PROBLEM DESCRIPTION -
From the first line of the material below through the line containing "any time by", print every line exactly as it stands, but no pictures.

MATERIAL FOR THIS TASK -
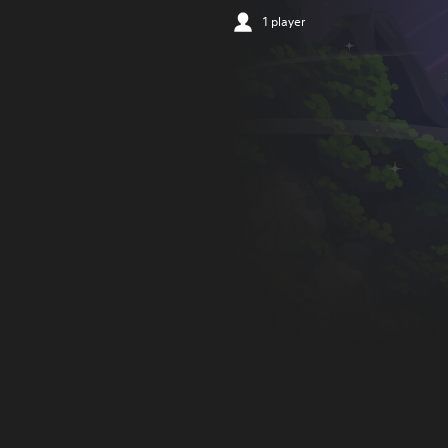
1 player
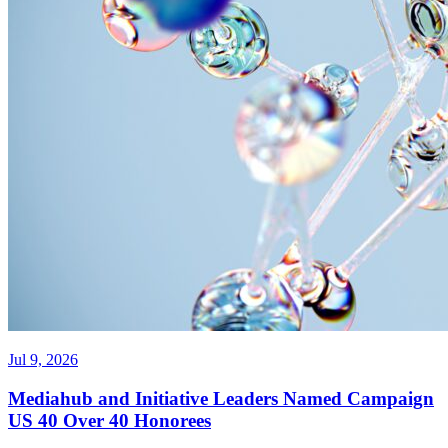
Jul 9, 2026
Mediahub and Initiative Leaders Named Campaign
US 40 Over 40 Honorees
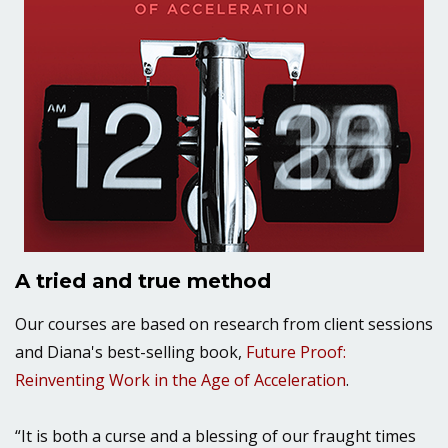
A tried and true method
Our courses are based on research from client sessions
and Diana's best-selling book,
Future Proof:
Reinventing Work in the Age of Acceleration
.
“It is both a curse and a blessing of our fraught times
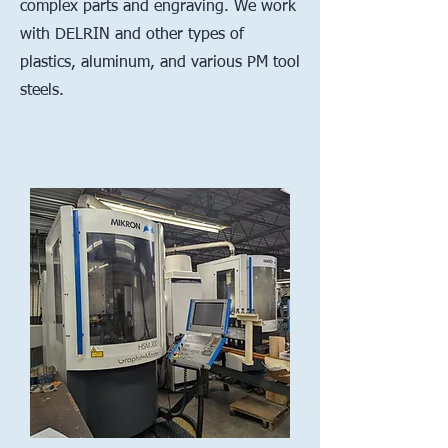
complex parts and engraving. We work
with DELRIN and other types of
plastics, aluminum, and various PM tool
steels.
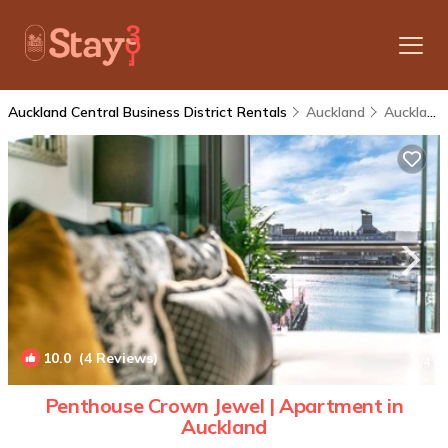
Auckland Central Business District Rentals
Auckland
Auckland Central Business District
10.0
(4 Reviews)
1
/4
Penthouse Crown Jewel | Apartment in
Auckland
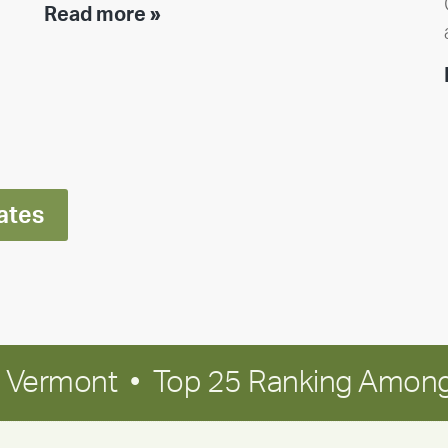
Team
Read more »
member
highlight:
Meet
Ran
Polley
ates
in Vermont • Top 25 Ranking Among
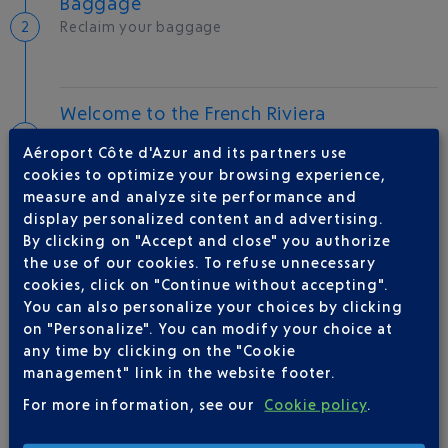
Baggage
Reclaim your baggage
Welcome to the French Riviera
Local hotels
Aéroport Côte d'Azur and its partners use
cookies to optimize your browsing experience,
24 °C
measure and analyze site performance and
display personalized content and advertising.
By clicking on "Accept and close" you authorize
AIRLINE(S)
the use of our cookies. To refuse unnecessary
cookies, click on "Continue without accepting".
SKYUP MALTA
You can also personalize your choices by clicking
on "Personalize". You can modify your choice at
any time by clicking on the "Cookie
management" link in the website footer.
For more information, see our
Cookie policy
.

OUTPUT BELOW -
1 player
Jul 9, 2026
Mediahub and Initiative Leaders Named Campaign
US 40 Over 40 Honorees
A tried and true method
Our courses are based on research from client sessions
and Diana's best-selling book,
Future Proof:
Reinventing Work in the Age of Acceleration
.
“It is both a curse and a blessing of our fraught times
complex parts and engraving. We work
with DELRIN and other types of
plastics, aluminum, and various PM tool
steels.
Auckland Central Business District Rentals
Auckland
Auckland Central Business District
10.0
(4 Reviews)
1
/4
Penthouse Crown Jewel | Apartment in
Auckland
Team
Read more »
member
highlight:
Meet
Ran
Polley
ates
in Vermont • Top 25 Ranking Among
Baggage
Reclaim your baggage
Welcome to the French Riviera
Local hotels
Aéroport Côte d'Azur and its partners use
cookies to optimize your browsing experience,
24 °C
measure and analyze site performance and
display personalized content and advertising.
By clicking on "Accept and close" you authorize
AIRLINE(S)
the use of our cookies. To refuse unnecessary
cookies, click on "Continue without accepting".
SKYUP MALTA
You can also personalize your choices by clicking
on "Personalize". You can modify your choice at
any time by clicking on the "Cookie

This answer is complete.